She’s an amateur astronomer who loves to play with astronomical images from big observatories, and when she does, the results are, well, wondrous.

Behold!

That is an area of the sky in Cygnus, the constellation of the Swan (also called the Northern Cross), and shows a region called Cyg X, and I hadn’t heard of it before seeing that glorious image. Cya X is a dense molecular cloud very roughly 3,000 to 4,000 light-years away. Molecular clouds are vast complexes of cold gas and dust that can form stars. A more famous example is the Orion Molecular Cloud, in which sits the magnificent Orion Nebula.

Orion is well-known because massive stars recently formed near the edge of it facing Earth, and they ate their way through the wall of the cloud. Bursting forth, the thinner gas from the erupted blister reveals the luminous stars therein.

But Cyg X is more subtle. Stars are forming, but they haven’t blown through the thicker dust, so the cloud is dark to our eyes. But not to the eyes of WISE and Spitzer, space telescopes that took the images Schmidt used to make this picture. Knots and tendrils of dust, warmed by stars deeply embedded within, litter the view. The details in the cloud are lovely (and she created a whopping 10,000 x 7,600 pixel version that’ll keep your eyes busy for a long time).

Schmidt notes one peculiarity: the bright red ring to the left and below center. That is the star G79.29+0.46, what astronomers call a Luminous Blue Variable. These are a class of rare, very massive stars. The amount of energy a star generates depends on its mass, and these stars are so huge that they are ridiculously luminous; so energetic that they can barely hold themselves together under the onslaught of photons. They are on the edge of literally tearing themselves apart.

That makes them unstable, and prone to outbursts. The most famous example is Eta Carinae, a star roughly 8,000 light-years away that is nevertheless visible to the naked eye. In the 1800s it underwent a vast paroxysm, erupting with so much energy it was just this side of a supernova, and blowing out two expansing lobes of gas with as much mass as our entire Sun.

G79.29+0.46 is actually much closer than Eta Car, less than 4,000 light-years distant, but apparently its luminosity is dimmed by all the dust. Still, two eruptions in its past are apparent; they formed the two rings you can see in Schmidt’s image. These occurred something like 10,000 and 30,000 years or so ago, each launching shells of gas expanding rapidly away from the star. They swept up material in the cloud, compressing it, and forming soap bubble-like shells that look like rings from our perspective.
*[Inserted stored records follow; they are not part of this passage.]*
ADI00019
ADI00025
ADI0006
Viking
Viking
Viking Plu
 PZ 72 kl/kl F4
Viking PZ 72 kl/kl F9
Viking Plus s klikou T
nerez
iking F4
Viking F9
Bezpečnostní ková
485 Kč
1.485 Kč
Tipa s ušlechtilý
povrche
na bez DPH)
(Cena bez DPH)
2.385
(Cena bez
Someday—probably not more than a million years from now, perhaps much less—G79.29+0.46 will run out of fuel in its core and explode. I wonder how bright the resulting supernova will be? From that distance a typical supernova would be many times brighter than Venus in our sky, visible even in daytime! But in this case the dust will dim the event, but I’m not sure by how much. It may not even be visible to the naked eye at all.
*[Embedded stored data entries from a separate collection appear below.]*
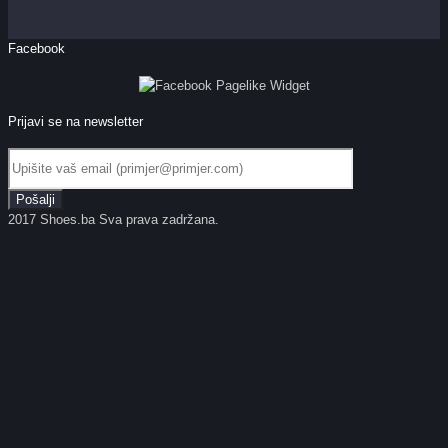
Facebook
Prijavi se na newsletter
2017 Shoes.ba Sva prava zadržana.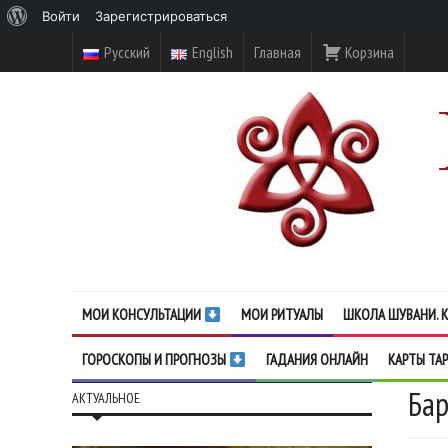
О
Войти
Зарегистрироваться
WordPress
Русский
English
Главная
Корзина
МОИ КОНСУЛЬТАЦИИ
МОИ РИТУАЛЫ
ШКОЛА ШУВАНИ. К
ГОРОСКОПЫ И ПРОГНОЗЫ
ГАДАНИЯ ОНЛАЙН
КАРТЫ ТА
Ба
АКТУАЛЬНОЕ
Happily (assuming it happens soon) we have telescopes far better than our eyes to pierce the veil of dust, and we’ll be able to see the explosion very well. It may be the closest supernova we’ve had for millennia. I hope those astronomers in the future appreciate what they witness, and enjoy studying one of the most amazing events the Universe has to offer. Until then, and for now, we’ll just have to look upon Schmidt’s images of that region of the sky and gape in awe.